Cells 3.0 Home: Flat storage: Generating Index snapshots: An opinion

Hi there
I jumped onto 3.0 today.

I believe there is an aspect too problematic to put into ED/CE or vice versa.

All of this is mentioned in the docs:
A “flat” FS with UUIDs is coupled against the hierarchy inside cells (DB), and that is the nature of generic descriptors. Right.

However, if a DS is reconnected, that link is lost.
Only if we have a “snapshot.db” file with a DB dump are we able to essentially recover our implicit files again.

This can be done via bash scripting, cron jobs etc (manually is not a good plan).
I should mention, you have provided a migrate-function.

But the brain flow is this:
By the time the home user finds this out, he/she has a ton of data on the drive, or worse, in the cloud over a slim cable.
The poor soul goes into scripting, to find out later, that such a script must be humanly monitored to be safe. It is a frustrating process. It is mistake-prone. What if we create another DS?
Should critical features be teased and locked-in but half-usable, or better be optional for the advanced?

ergo
I believe you should give HOME the full auto-backup-schedule,
or make plain DS the default again.

Sorry for the critics, I appreciate the idea, and I see the benefits,
but I believe it’s too dangerous in the current setup.

Best Regards
Manu

Hi @maweber

Thanks for the detailed feedback.

Honestly speaking, I have tried to gather such opinions from the community since more than 1 month now by advertising the various release candidate versions in the forum and so on but without much success:

it is our burden as Open Source driven development team: nobody never tries the new versions until they are really out…

Thus said, we have already prepared a few options for those who are afraid of the new flat format:

  • there is an environment variable to rather use structured datasource as default like in good ol’ time: just do export CELLS_DEFAULT_DS_STRUCT=true before launching the configuration process
  • as you said, there are some mechanisms to snapshot your index and also migrate from flat to structured and reverse, see cells admin datasource --help

Then, we will wait and see, if there are a lot a pressure from the community to rather use the structured DS as default, we might reconsider this option in a future version. But the new format has a lot of advantages, especially for large setups, and is much more in line with the standards (S3…) we use to manage files.
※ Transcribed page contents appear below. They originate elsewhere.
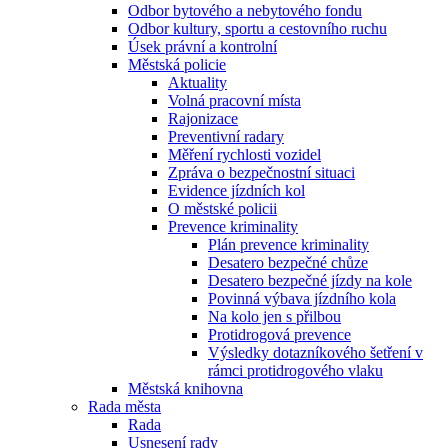
Odbor bytového a nebytového fondu
Odbor kultury, sportu a cestovního ruchu
Úsek právní a kontrolní
Městská policie
Aktuality
Volná pracovní místa
Rajonizace
Preventivní radary
Měření rychlosti vozidel
Zpráva o bezpečnostní situaci
Evidence jízdních kol
O městské policii
Prevence kriminality
Plán prevence kriminality
Desatero bezpečné chůze
Desatero bezpečné jízdy na kole
Povinná výbava jízdního kola
Na kolo jen s přilbou
Protidrogová prevence
Výsledky dotazníkového šetření v
rámci protidrogového vlaku
Městská knihovna
Rada města
Rada
Usnesení rady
So @maweber thanks again for the feedback. And to all others, any thought on this?

@bsinou
Thanks for your reply, and for the ENV.

I’m sorry to hear you got poor feedback in advance. I’m not sure I could help that way, unless I lay out my use case that is maybe uncommon. But the decision is yours.

I began to test cells, coming from years of seafile, and started off generating multiple 30gb files (video transfer use case), and testing worst case scenarios. the need of cells to checksum files, immediately dwarves a HDD array (too many spawns), or creates high s3 egress. SSD is no option anyways for video transfers (wear, cost).
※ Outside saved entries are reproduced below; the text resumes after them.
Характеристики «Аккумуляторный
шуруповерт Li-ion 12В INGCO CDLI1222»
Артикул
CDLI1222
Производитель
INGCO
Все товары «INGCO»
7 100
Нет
I believe the Flat index is the answer to that?
If so, then, of course there is no way around Flat.

My only fundamental problem with any object based system nowadays (Flat kinda is too), is that I must ask how I can leave the system in terms of backups. It has been a rough ride on the seafile side realizing it is not so easy to divide the important TBs from the unimportant TBs and get them to a different system. As much as I love the streamlined object idea, most of these systems are hermetic. Not sure though how that helps the discussion. It is inherited in the technique. These Enterprise methods seem difficult to bridge.

M

Just for clarification :

  1. In fact backuping your MySQL DB is enough to recover the files hierarchy. I guess any serious admin would setup at least a regular DB backup. The on-file snapshot adds another layer of security if ever the DB is not recoverable.
  2. We added in the home edition the job to trigger that snapshot directly from within the scheduler. No scripting needed, it’s a one-click operation from the interface.
  3. But indeed, only the Enterprise edition currently provides a way to schedule that snapshot. At that point, we are not even sure that people will be happy to run that job every night or not and we want to make sure that they are able to edit this schedule to their will.